▶ _What the task requires_: Nothing in the data is to be left out; copy it exactly.

══════

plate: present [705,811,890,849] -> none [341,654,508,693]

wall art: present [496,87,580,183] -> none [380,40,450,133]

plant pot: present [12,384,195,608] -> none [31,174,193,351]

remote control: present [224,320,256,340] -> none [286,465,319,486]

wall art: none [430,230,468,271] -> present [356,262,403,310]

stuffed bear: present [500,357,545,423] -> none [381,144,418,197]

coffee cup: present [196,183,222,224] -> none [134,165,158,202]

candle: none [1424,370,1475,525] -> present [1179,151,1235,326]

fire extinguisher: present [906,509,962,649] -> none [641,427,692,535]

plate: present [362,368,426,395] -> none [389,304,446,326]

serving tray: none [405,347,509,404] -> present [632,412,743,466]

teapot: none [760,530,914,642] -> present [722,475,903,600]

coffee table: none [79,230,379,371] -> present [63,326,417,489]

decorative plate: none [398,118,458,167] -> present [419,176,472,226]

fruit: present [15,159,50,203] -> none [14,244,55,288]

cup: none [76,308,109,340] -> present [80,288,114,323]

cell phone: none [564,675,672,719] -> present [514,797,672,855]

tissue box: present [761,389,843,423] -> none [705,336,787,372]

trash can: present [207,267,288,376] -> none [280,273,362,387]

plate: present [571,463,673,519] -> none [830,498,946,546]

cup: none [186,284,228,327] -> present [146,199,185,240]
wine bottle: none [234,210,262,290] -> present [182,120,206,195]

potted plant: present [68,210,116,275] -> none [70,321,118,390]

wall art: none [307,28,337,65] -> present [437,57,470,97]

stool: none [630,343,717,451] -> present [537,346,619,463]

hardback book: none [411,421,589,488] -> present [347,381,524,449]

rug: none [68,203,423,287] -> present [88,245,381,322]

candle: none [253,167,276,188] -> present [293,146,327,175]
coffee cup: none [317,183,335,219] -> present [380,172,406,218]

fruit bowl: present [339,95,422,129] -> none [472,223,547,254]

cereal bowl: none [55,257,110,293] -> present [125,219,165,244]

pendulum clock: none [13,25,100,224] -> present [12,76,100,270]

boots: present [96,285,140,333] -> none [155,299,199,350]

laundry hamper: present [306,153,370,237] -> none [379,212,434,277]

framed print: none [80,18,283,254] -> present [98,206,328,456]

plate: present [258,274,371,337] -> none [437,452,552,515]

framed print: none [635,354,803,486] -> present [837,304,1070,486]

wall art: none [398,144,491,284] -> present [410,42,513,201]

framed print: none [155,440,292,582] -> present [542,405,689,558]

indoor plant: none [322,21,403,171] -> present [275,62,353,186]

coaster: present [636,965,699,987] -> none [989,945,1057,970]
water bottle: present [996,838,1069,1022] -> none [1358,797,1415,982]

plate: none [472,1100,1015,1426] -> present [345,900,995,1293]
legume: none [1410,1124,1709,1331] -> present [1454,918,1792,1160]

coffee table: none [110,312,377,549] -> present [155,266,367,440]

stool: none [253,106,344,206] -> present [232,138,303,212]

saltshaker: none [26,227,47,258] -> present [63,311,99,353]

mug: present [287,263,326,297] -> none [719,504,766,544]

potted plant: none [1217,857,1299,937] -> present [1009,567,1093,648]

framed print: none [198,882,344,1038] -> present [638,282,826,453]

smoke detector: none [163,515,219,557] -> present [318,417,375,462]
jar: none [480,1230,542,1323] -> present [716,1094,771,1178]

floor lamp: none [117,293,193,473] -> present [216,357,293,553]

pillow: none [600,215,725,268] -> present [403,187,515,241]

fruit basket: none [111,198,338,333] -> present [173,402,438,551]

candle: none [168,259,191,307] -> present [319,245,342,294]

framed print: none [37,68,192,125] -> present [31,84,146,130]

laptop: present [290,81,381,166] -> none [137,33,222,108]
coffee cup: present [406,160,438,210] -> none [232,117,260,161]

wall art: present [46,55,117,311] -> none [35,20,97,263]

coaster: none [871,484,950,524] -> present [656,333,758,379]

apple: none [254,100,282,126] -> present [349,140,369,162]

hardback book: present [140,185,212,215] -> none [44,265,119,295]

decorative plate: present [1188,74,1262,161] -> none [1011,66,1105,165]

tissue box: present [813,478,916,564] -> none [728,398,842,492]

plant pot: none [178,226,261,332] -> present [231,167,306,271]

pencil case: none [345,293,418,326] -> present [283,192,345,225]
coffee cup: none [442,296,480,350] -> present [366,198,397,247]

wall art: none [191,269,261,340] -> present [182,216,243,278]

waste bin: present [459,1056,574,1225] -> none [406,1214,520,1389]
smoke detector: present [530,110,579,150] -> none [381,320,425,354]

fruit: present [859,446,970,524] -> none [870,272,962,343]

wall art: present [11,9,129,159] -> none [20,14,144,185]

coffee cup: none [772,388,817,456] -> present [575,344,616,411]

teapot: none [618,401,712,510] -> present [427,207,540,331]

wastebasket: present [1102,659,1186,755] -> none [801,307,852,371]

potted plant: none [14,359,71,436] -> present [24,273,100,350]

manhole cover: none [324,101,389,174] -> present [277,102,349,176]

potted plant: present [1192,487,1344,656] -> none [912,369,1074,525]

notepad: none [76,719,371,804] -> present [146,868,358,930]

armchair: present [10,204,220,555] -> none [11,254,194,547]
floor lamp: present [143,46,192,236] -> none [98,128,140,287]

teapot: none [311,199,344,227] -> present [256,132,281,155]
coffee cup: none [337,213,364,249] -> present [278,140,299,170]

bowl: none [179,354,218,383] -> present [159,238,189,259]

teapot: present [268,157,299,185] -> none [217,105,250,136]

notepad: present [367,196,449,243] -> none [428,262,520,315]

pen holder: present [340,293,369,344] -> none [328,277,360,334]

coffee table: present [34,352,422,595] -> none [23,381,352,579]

══════

▶ _Written answer_:
plate: present [705,811,890,849] -> none [341,654,508,693]

wall art: present [496,87,580,183] -> none [380,40,450,133]

plant pot: present [12,384,195,608] -> none [31,174,193,351]

remote control: present [224,320,256,340] -> none [286,465,319,486]

wall art: none [430,230,468,271] -> present [356,262,403,310]

stuffed bear: present [500,357,545,423] -> none [381,144,418,197]

coffee cup: present [196,183,222,224] -> none [134,165,158,202]

candle: none [1424,370,1475,525] -> present [1179,151,1235,326]

fire extinguisher: present [906,509,962,649] -> none [641,427,692,535]

plate: present [362,368,426,395] -> none [389,304,446,326]

serving tray: none [405,347,509,404] -> present [632,412,743,466]

teapot: none [760,530,914,642] -> present [722,475,903,600]

coffee table: none [79,230,379,371] -> present [63,326,417,489]

decorative plate: none [398,118,458,167] -> present [419,176,472,226]

fruit: present [15,159,50,203] -> none [14,244,55,288]

cup: none [76,308,109,340] -> present [80,288,114,323]

cell phone: none [564,675,672,719] -> present [514,797,672,855]

tissue box: present [761,389,843,423] -> none [705,336,787,372]

trash can: present [207,267,288,376] -> none [280,273,362,387]

plate: present [571,463,673,519] -> none [830,498,946,546]

cup: none [186,284,228,327] -> present [146,199,185,240]
wine bottle: none [234,210,262,290] -> present [182,120,206,195]

potted plant: present [68,210,116,275] -> none [70,321,118,390]

wall art: none [307,28,337,65] -> present [437,57,470,97]

stool: none [630,343,717,451] -> present [537,346,619,463]

hardback book: none [411,421,589,488] -> present [347,381,524,449]

rug: none [68,203,423,287] -> present [88,245,381,322]

candle: none [253,167,276,188] -> present [293,146,327,175]
coffee cup: none [317,183,335,219] -> present [380,172,406,218]

fruit bowl: present [339,95,422,129] -> none [472,223,547,254]

cereal bowl: none [55,257,110,293] -> present [125,219,165,244]

pendulum clock: none [13,25,100,224] -> present [12,76,100,270]

boots: present [96,285,140,333] -> none [155,299,199,350]

laundry hamper: present [306,153,370,237] -> none [379,212,434,277]

framed print: none [80,18,283,254] -> present [98,206,328,456]

plate: present [258,274,371,337] -> none [437,452,552,515]

framed print: none [635,354,803,486] -> present [837,304,1070,486]

wall art: none [398,144,491,284] -> present [410,42,513,201]

framed print: none [155,440,292,582] -> present [542,405,689,558]

indoor plant: none [322,21,403,171] -> present [275,62,353,186]

coaster: present [636,965,699,987] -> none [989,945,1057,970]
water bottle: present [996,838,1069,1022] -> none [1358,797,1415,982]

plate: none [472,1100,1015,1426] -> present [345,900,995,1293]
legume: none [1410,1124,1709,1331] -> present [1454,918,1792,1160]

coffee table: none [110,312,377,549] -> present [155,266,367,440]

stool: none [253,106,344,206] -> present [232,138,303,212]

saltshaker: none [26,227,47,258] -> present [63,311,99,353]

mug: present [287,263,326,297] -> none [719,504,766,544]

potted plant: none [1217,857,1299,937] -> present [1009,567,1093,648]

framed print: none [198,882,344,1038] -> present [638,282,826,453]

smoke detector: none [163,515,219,557] -> present [318,417,375,462]
jar: none [480,1230,542,1323] -> present [716,1094,771,1178]

floor lamp: none [117,293,193,473] -> present [216,357,293,553]

pillow: none [600,215,725,268] -> present [403,187,515,241]

fruit basket: none [111,198,338,333] -> present [173,402,438,551]

candle: none [168,259,191,307] -> present [319,245,342,294]

framed print: none [37,68,192,125] -> present [31,84,146,130]

laptop: present [290,81,381,166] -> none [137,33,222,108]
coffee cup: present [406,160,438,210] -> none [232,117,260,161]

wall art: present [46,55,117,311] -> none [35,20,97,263]

coaster: none [871,484,950,524] -> present [656,333,758,379]

apple: none [254,100,282,126] -> present [349,140,369,162]

hardback book: present [140,185,212,215] -> none [44,265,119,295]

decorative plate: present [1188,74,1262,161] -> none [1011,66,1105,165]

tissue box: present [813,478,916,564] -> none [728,398,842,492]

plant pot: none [178,226,261,332] -> present [231,167,306,271]

pencil case: none [345,293,418,326] -> present [283,192,345,225]
coffee cup: none [442,296,480,350] -> present [366,198,397,247]

wall art: none [191,269,261,340] -> present [182,216,243,278]

waste bin: present [459,1056,574,1225] -> none [406,1214,520,1389]
smoke detector: present [530,110,579,150] -> none [381,320,425,354]

fruit: present [859,446,970,524] -> none [870,272,962,343]

wall art: present [11,9,129,159] -> none [20,14,144,185]

coffee cup: none [772,388,817,456] -> present [575,344,616,411]

teapot: none [618,401,712,510] -> present [427,207,540,331]

wastebasket: present [1102,659,1186,755] -> none [801,307,852,371]

potted plant: none [14,359,71,436] -> present [24,273,100,350]

manhole cover: none [324,101,389,174] -> present [277,102,349,176]

potted plant: present [1192,487,1344,656] -> none [912,369,1074,525]

notepad: none [76,719,371,804] -> present [146,868,358,930]

armchair: present [10,204,220,555] -> none [11,254,194,547]
floor lamp: present [143,46,192,236] -> none [98,128,140,287]

teapot: none [311,199,344,227] -> present [256,132,281,155]
coffee cup: none [337,213,364,249] -> present [278,140,299,170]

bowl: none [179,354,218,383] -> present [159,238,189,259]

teapot: present [268,157,299,185] -> none [217,105,250,136]

notepad: present [367,196,449,243] -> none [428,262,520,315]

pen holder: present [340,293,369,344] -> none [328,277,360,334]

coffee table: present [34,352,422,595] -> none [23,381,352,579]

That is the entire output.